Task item:
Repeat the material word for word, from the line with "Count the number of slices in the pie." up to and including the line with "Is it true that". Leave the pictures out of your answer.

(Source data)

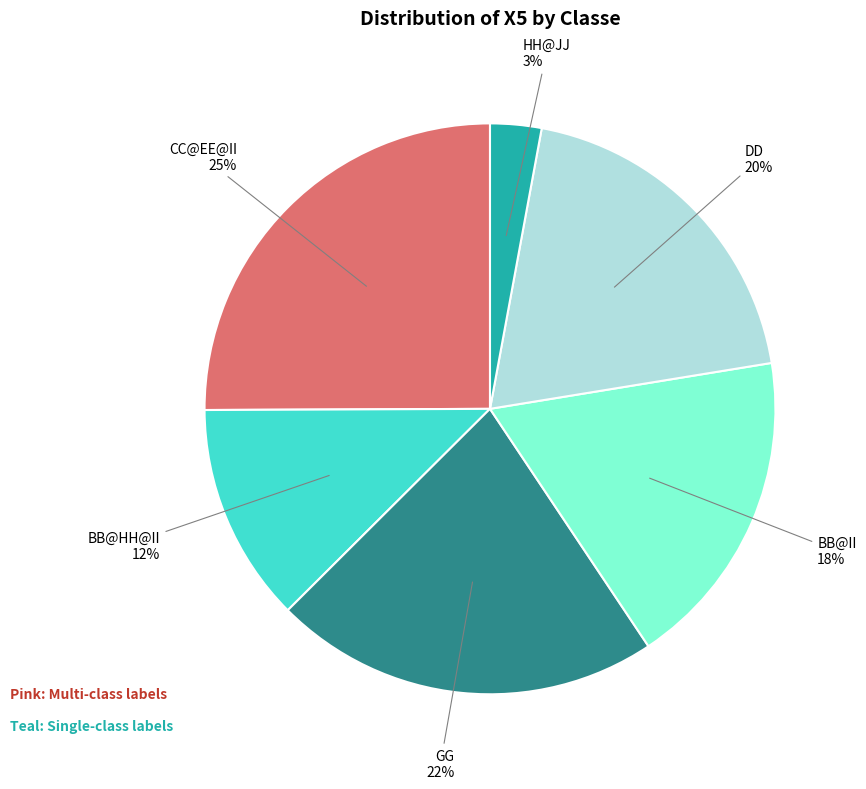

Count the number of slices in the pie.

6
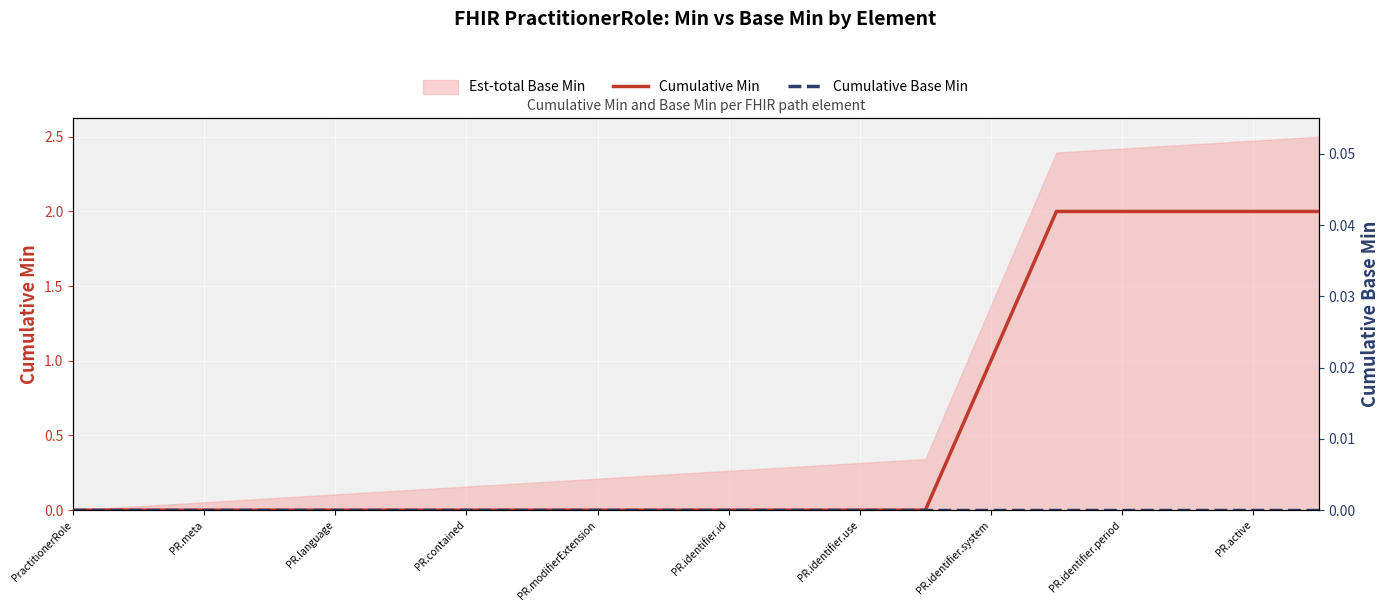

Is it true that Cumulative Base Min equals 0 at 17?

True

(End Source data)
(Source data)

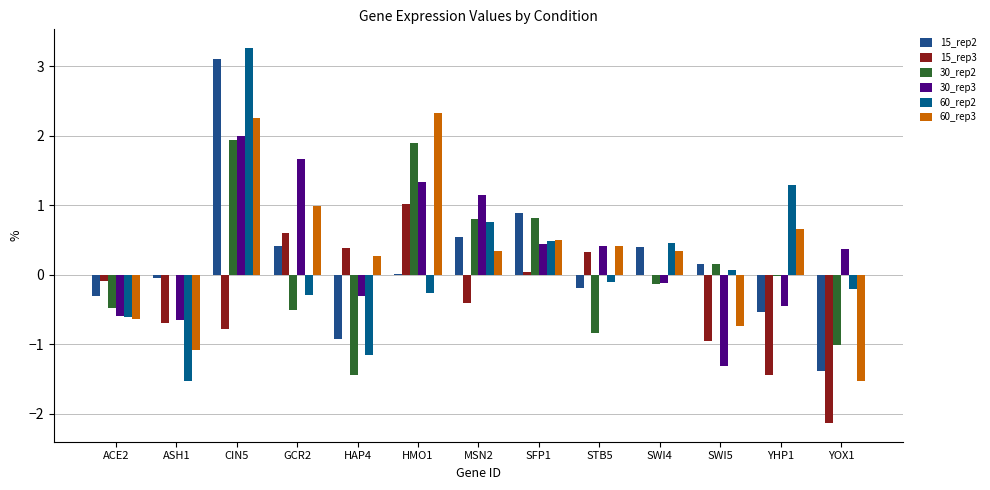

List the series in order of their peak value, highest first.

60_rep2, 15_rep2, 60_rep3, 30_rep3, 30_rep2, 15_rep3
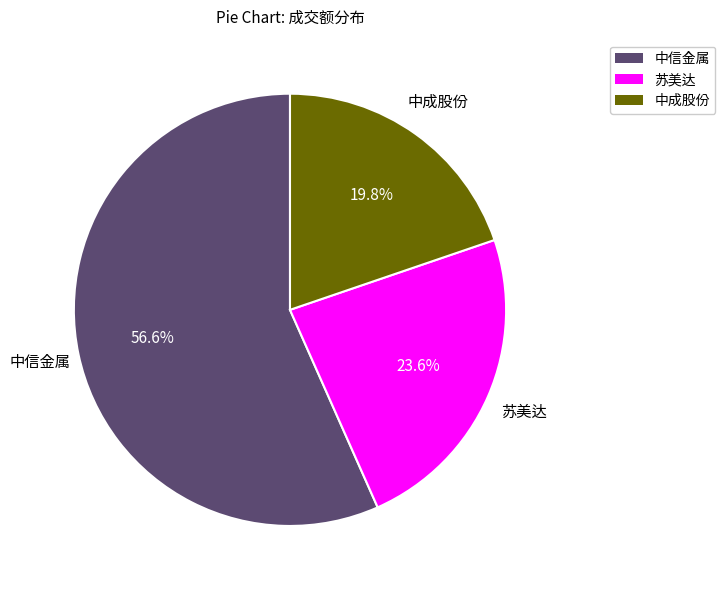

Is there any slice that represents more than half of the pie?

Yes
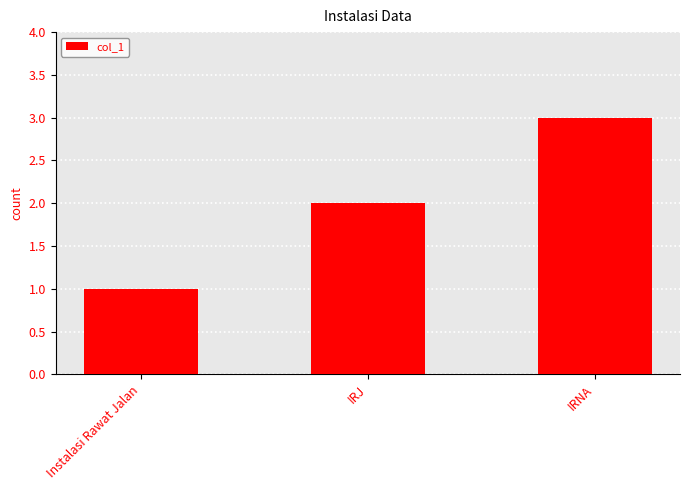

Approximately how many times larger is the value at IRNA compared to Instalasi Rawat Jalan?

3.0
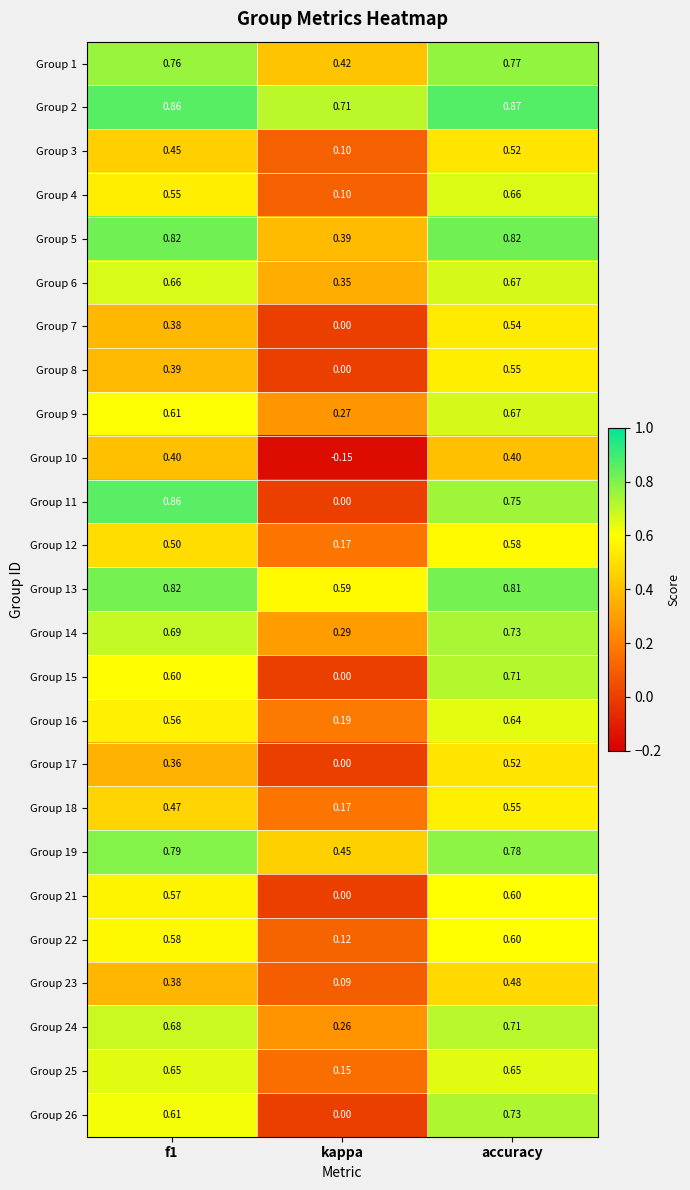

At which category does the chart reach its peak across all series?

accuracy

(End Source data)

Response to this exercise:
Count the number of slices in the pie.

6

Is it true that Cumulative Base Min equals 0 at 17?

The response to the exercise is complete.